> [WORK ORDER]
Copy every entry exactly, but skip the pictures.

> [DATASET CONTENT]

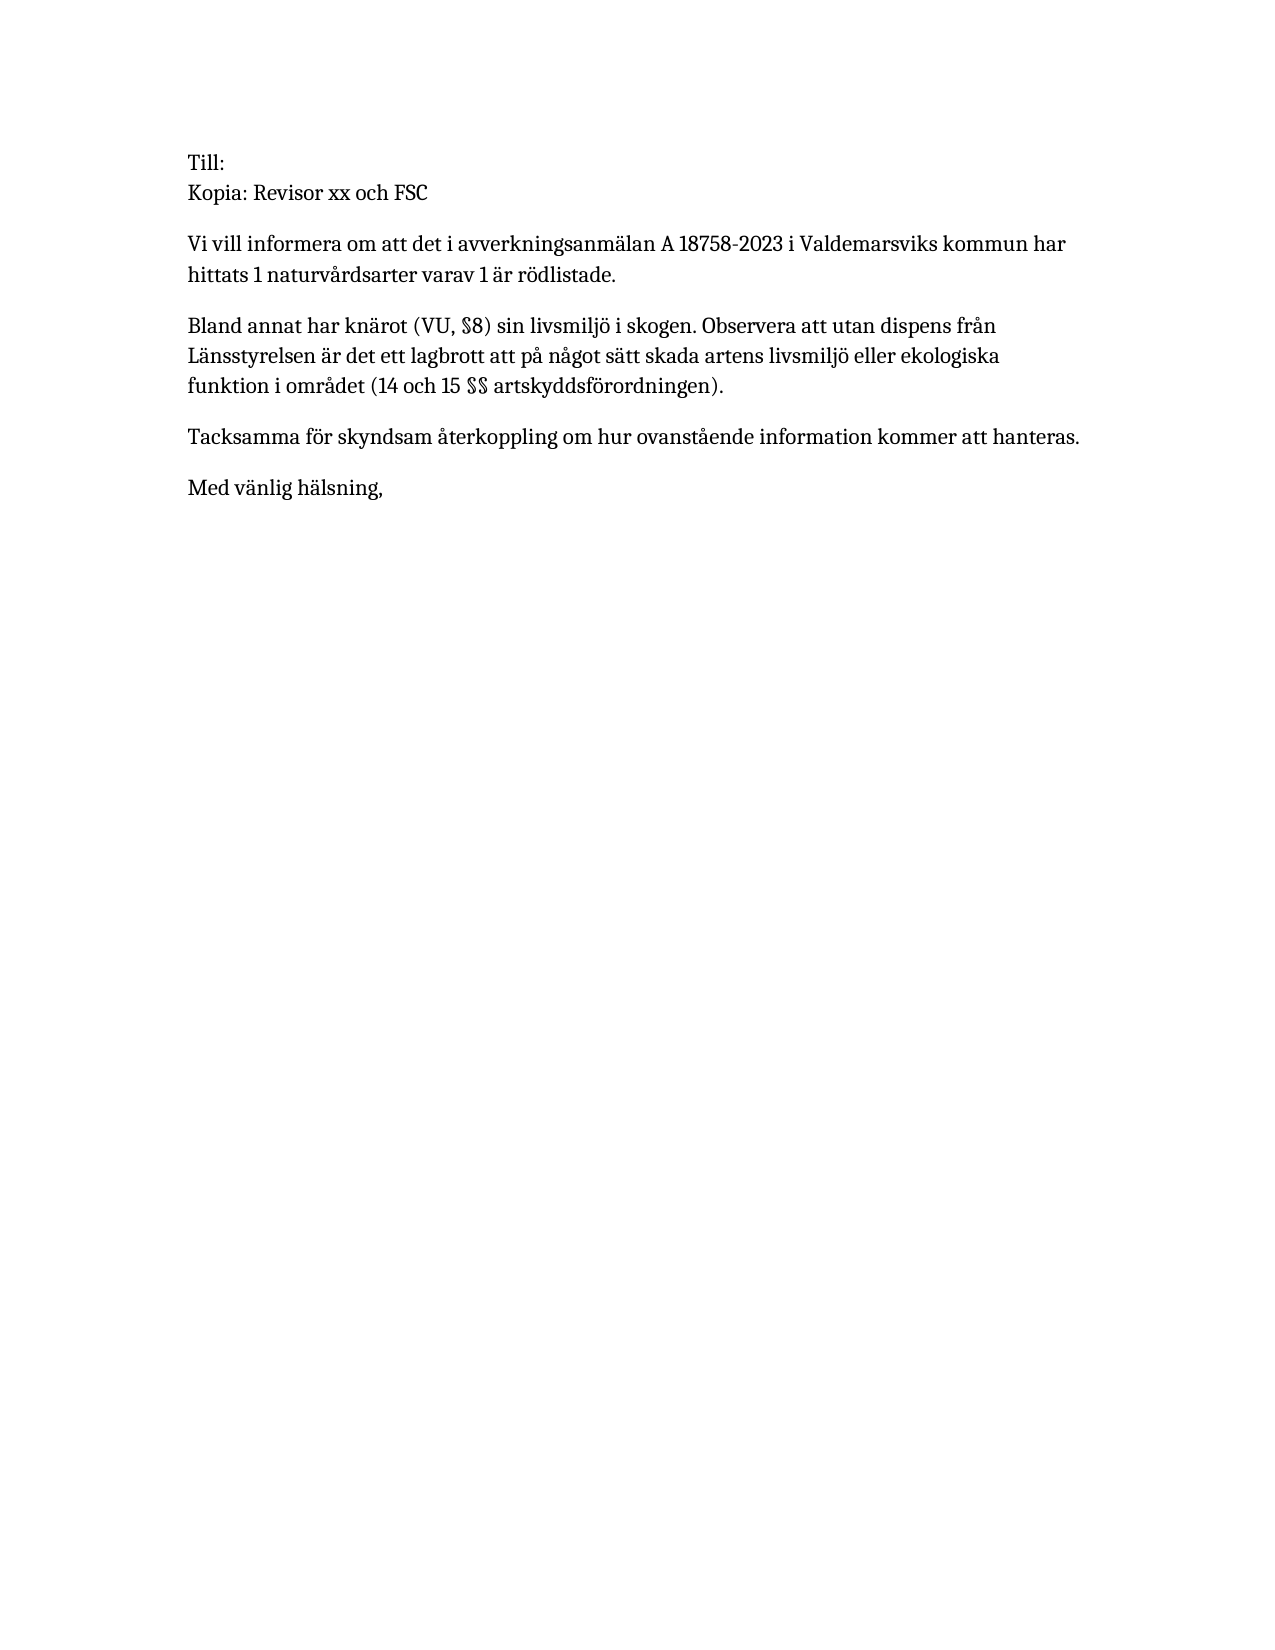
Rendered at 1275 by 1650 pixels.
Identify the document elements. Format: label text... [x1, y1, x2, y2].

text Vi vill informera om att det i avverkningsanmälan A 18758-2023 i Valdemarsviks kommun har hittats 1 naturvårdsarter varav 1 är rödlistade. [187, 231, 1087, 288]
text Tacksamma för skyndsam återkoppling om hur ovanstående information kommer att hanteras. [187, 424, 1087, 450]
text Bland annat har knärot (VU, §8) sin livsmiljö i skogen. Observera att utan dispens från Länsstyrelsen är det ett lagbrott att på något sätt skada artens livsmiljö eller ekologiska funktion i området (14 och 15 §§ artskyddsförordningen). [187, 312, 1087, 399]
text Till: Kopia: Revisor xx och FSC [187, 150, 1087, 207]
text Med vänlig hälsning, [187, 475, 1087, 532]
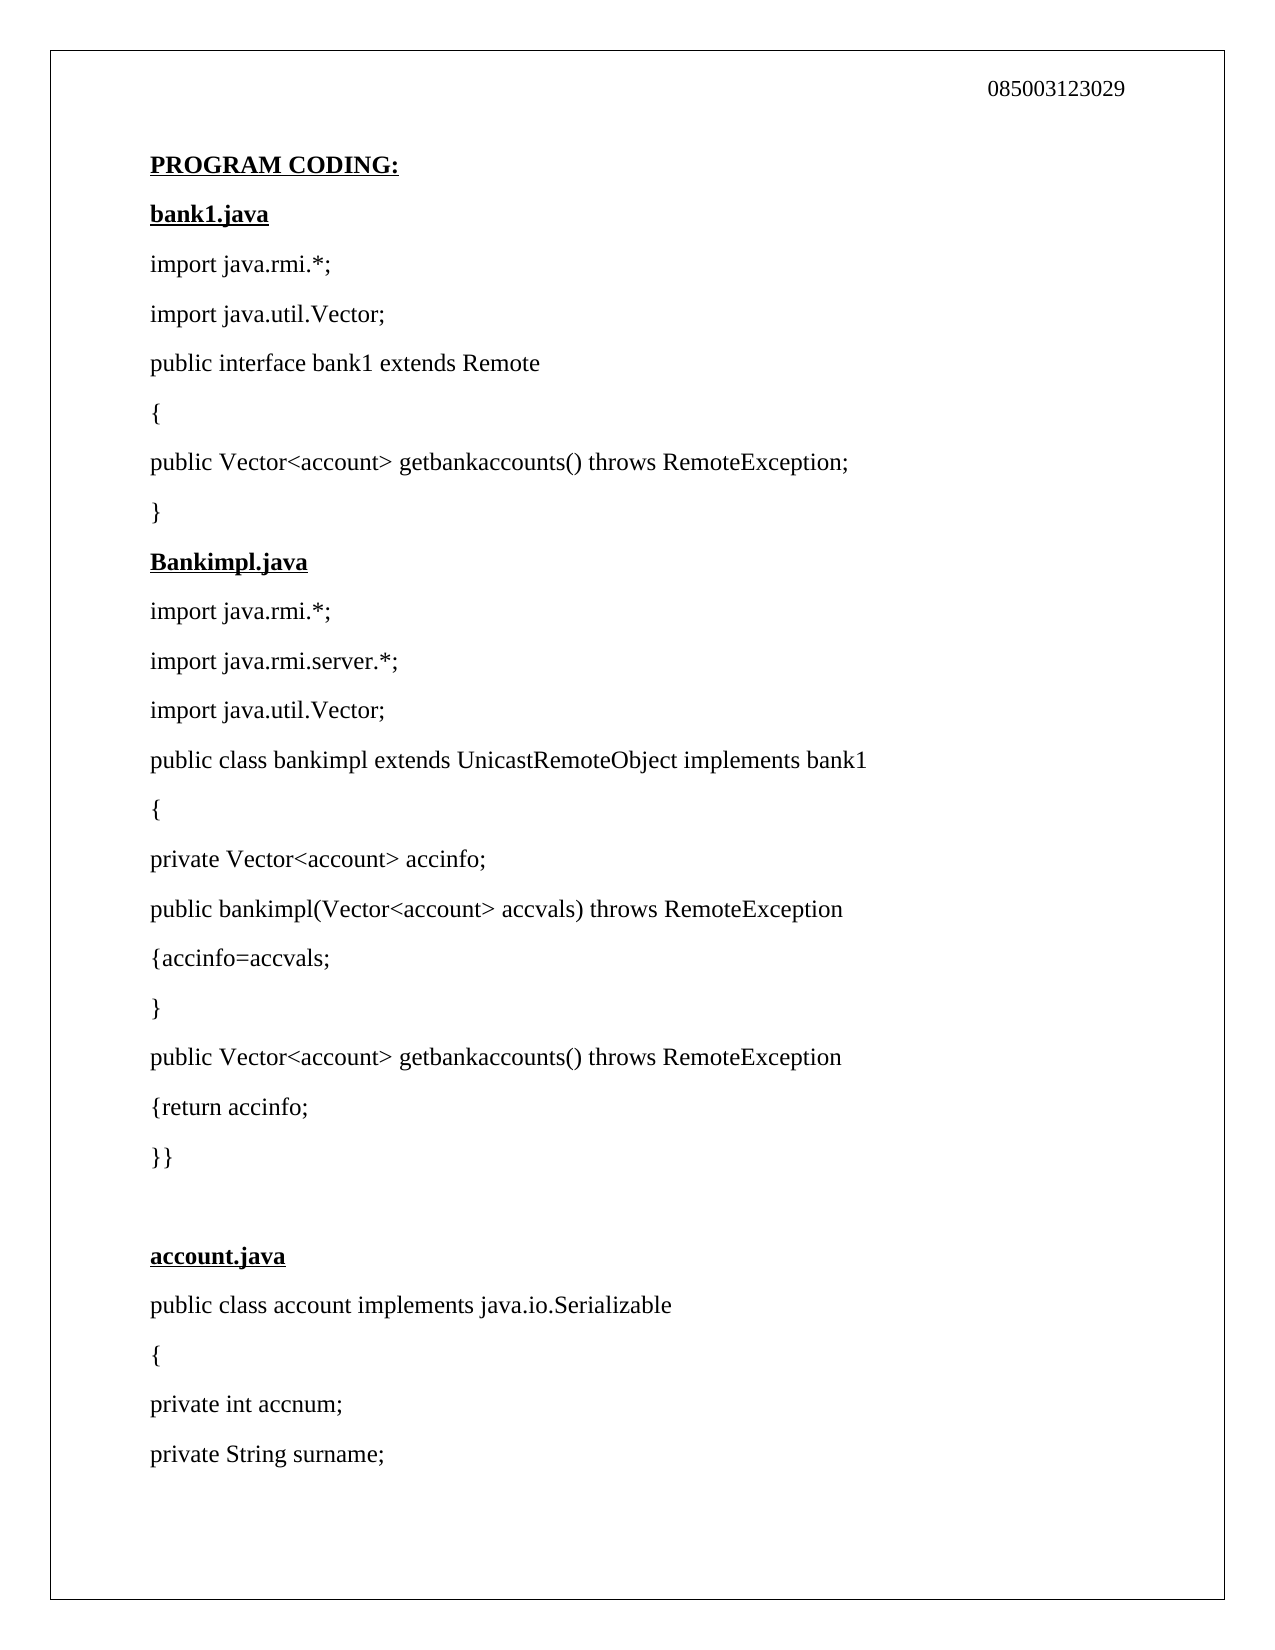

> [RESULT OF THIS TASK]
Rendered at 1275 by 1650 pixels.
Identify the document elements. Format: label text... [x1, y1, x2, y2].

text Vi vill informera om att det i avverkningsanmälan A 18758-2023 i Valdemarsviks kommun har hittats 1 naturvårdsarter varav 1 är rödlistade. [187, 231, 1087, 288]
text Tacksamma för skyndsam återkoppling om hur ovanstående information kommer att hanteras. [187, 424, 1087, 450]
text Bland annat har knärot (VU, §8) sin livsmiljö i skogen. Observera att utan dispens från Länsstyrelsen är det ett lagbrott att på något sätt skada artens livsmiljö eller ekologiska funktion i området (14 och 15 §§ artskyddsförordningen). [187, 312, 1087, 399]
text Till: Kopia: Revisor xx och FSC [187, 150, 1087, 207]
text Med vänlig hälsning, [187, 475, 1087, 532]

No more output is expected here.